Once you reach the line containing "Enumerate the street" in the data below, restate each line word for word up to and including the one containing "Please mark all".

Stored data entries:
+===+
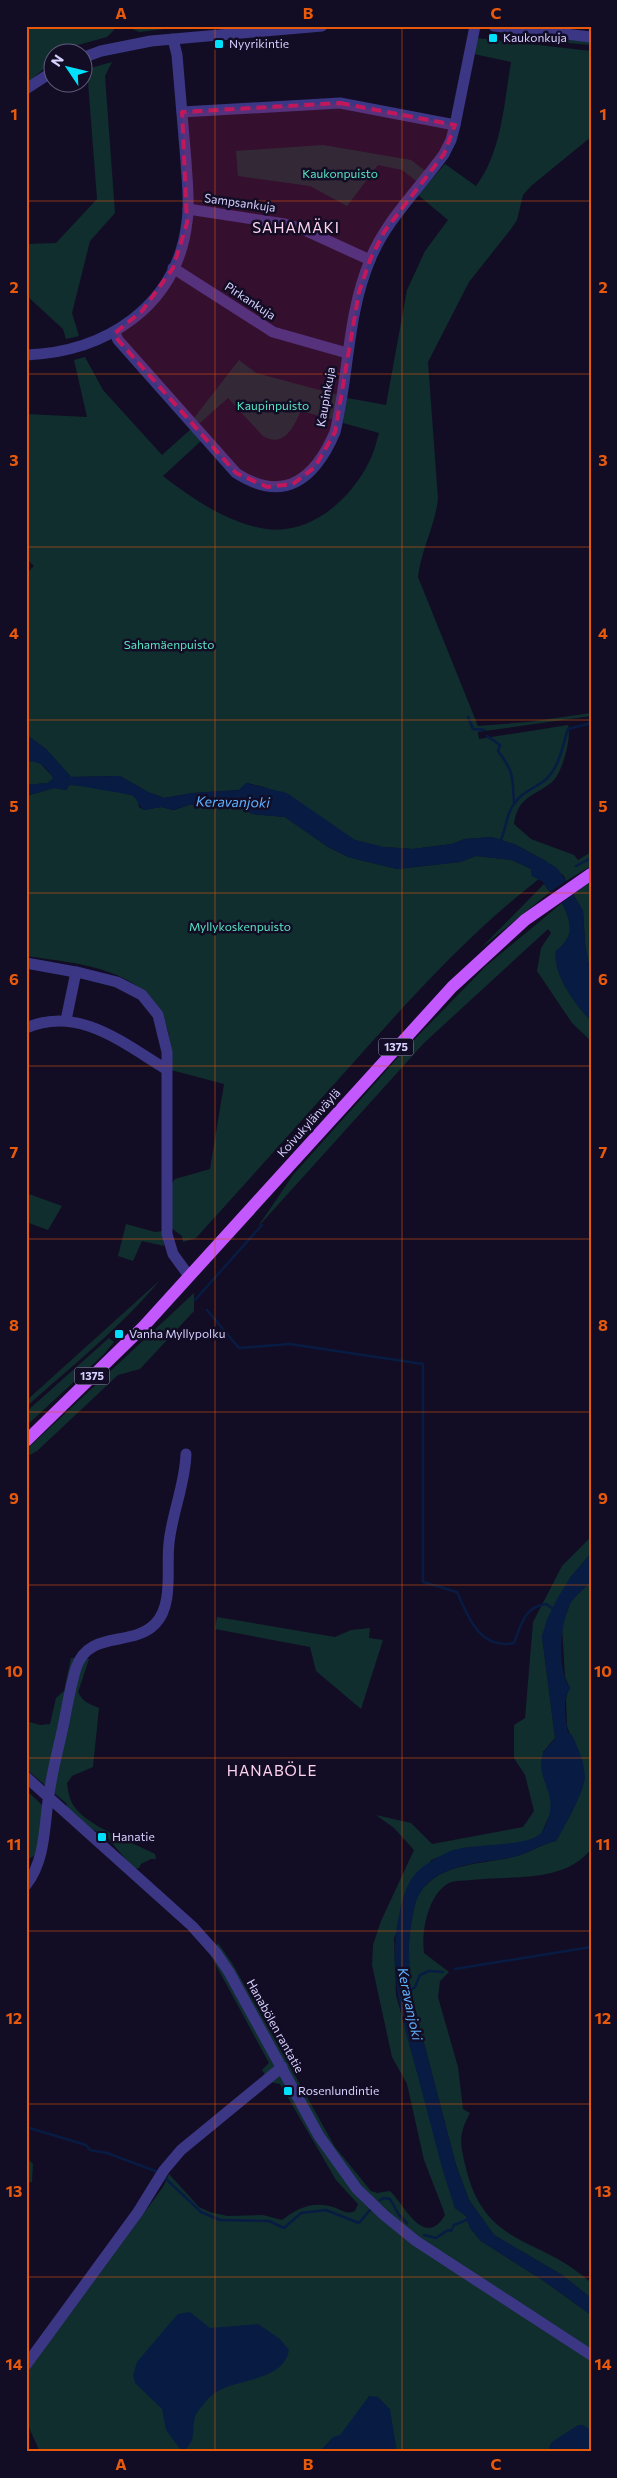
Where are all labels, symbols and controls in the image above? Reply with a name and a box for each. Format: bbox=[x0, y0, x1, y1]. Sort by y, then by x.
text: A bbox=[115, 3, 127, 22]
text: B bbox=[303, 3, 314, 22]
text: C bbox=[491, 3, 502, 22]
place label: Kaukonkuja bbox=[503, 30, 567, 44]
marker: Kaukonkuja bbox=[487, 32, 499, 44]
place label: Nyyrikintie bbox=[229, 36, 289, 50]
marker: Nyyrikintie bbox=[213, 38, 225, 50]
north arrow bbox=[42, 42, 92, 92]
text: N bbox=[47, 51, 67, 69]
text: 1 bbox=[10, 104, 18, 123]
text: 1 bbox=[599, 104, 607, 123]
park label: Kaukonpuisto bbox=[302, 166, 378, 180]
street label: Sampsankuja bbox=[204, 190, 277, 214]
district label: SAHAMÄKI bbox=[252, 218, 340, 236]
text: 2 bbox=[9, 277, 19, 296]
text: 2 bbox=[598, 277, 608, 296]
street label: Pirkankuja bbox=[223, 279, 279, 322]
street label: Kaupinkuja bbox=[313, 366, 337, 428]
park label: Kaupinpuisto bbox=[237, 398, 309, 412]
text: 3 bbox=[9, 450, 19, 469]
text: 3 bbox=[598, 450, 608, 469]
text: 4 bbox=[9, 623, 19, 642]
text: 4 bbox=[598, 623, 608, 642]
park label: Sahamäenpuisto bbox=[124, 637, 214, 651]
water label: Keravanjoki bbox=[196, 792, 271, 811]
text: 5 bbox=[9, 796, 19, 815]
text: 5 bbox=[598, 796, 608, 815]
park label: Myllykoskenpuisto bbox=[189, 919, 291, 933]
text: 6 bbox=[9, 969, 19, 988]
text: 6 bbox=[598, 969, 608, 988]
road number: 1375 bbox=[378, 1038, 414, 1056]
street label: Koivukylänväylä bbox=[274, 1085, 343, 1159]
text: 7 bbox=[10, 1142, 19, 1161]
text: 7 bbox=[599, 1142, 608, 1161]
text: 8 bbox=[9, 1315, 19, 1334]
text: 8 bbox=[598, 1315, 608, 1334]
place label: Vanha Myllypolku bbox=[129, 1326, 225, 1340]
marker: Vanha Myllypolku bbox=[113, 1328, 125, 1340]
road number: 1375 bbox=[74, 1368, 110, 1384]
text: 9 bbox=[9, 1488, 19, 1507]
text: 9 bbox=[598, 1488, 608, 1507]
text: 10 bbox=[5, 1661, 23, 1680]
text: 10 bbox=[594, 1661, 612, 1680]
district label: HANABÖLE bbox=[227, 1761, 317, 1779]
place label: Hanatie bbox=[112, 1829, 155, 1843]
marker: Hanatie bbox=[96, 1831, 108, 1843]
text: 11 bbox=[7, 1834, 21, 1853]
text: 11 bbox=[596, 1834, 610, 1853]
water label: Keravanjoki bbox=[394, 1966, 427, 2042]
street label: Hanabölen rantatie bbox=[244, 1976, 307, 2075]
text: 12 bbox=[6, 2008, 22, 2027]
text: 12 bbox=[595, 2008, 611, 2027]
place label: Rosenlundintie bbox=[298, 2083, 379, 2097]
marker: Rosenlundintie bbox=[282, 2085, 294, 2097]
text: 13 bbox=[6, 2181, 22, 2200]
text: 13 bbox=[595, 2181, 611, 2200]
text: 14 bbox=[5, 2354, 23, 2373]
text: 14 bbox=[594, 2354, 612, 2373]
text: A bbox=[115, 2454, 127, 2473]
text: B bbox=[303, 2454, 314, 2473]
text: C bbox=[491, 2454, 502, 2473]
+===+
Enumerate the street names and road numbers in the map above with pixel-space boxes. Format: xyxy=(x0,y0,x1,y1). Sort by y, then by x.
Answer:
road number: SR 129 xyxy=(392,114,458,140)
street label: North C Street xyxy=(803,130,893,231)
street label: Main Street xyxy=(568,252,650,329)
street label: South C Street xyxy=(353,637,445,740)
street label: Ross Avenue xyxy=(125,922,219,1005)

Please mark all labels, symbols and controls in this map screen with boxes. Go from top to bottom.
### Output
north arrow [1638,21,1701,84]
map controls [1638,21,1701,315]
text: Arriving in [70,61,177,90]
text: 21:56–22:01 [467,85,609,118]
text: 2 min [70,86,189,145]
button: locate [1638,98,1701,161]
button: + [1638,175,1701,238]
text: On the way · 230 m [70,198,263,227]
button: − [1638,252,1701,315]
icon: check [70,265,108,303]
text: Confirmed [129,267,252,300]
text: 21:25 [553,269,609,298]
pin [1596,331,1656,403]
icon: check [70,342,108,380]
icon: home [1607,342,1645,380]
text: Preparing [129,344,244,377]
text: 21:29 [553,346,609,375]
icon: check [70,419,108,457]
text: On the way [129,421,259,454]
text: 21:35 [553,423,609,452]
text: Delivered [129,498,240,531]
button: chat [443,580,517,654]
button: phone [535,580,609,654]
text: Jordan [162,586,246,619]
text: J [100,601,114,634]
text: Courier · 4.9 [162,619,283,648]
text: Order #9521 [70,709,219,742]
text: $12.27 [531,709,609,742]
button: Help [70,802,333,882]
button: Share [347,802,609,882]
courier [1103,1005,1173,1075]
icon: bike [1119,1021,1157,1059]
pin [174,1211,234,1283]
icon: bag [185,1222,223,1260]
+===+
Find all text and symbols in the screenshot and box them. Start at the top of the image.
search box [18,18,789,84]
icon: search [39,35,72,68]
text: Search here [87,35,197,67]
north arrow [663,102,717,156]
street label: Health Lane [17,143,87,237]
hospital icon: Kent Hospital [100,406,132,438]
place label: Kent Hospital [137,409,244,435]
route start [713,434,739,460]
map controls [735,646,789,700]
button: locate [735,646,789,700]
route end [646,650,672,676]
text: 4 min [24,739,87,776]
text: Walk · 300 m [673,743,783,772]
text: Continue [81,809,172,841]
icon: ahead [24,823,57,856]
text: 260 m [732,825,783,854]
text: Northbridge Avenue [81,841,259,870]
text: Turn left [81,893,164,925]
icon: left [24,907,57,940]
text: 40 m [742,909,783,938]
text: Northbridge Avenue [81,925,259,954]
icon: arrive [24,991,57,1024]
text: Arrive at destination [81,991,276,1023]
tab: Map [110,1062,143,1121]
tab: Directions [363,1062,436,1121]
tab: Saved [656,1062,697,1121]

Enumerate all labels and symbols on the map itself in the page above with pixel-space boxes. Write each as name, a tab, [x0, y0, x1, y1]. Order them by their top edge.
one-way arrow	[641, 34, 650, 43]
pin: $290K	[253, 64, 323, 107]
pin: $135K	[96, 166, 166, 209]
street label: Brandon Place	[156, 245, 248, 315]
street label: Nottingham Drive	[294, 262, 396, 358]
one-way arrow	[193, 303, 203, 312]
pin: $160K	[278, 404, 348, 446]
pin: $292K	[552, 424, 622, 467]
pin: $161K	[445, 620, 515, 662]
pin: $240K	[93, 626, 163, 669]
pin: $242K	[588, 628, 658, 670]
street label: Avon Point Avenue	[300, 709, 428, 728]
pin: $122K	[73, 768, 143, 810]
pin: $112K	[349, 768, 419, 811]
+===+
Answer to this task:
Enumerate the street names and road numbers in the map above with pixel-space boxes. Format: xyxy=(x0,y0,x1,y1). Sort by y, then by x.
Answer:
road number: SR 129 xyxy=(392,114,458,140)
street label: North C Street xyxy=(803,130,893,231)
street label: Main Street xyxy=(568,252,650,329)
street label: South C Street xyxy=(353,637,445,740)
street label: Ross Avenue xyxy=(125,922,219,1005)

Please mark all labels, symbols and controls in this map screen with boxes. Go from top to bottom.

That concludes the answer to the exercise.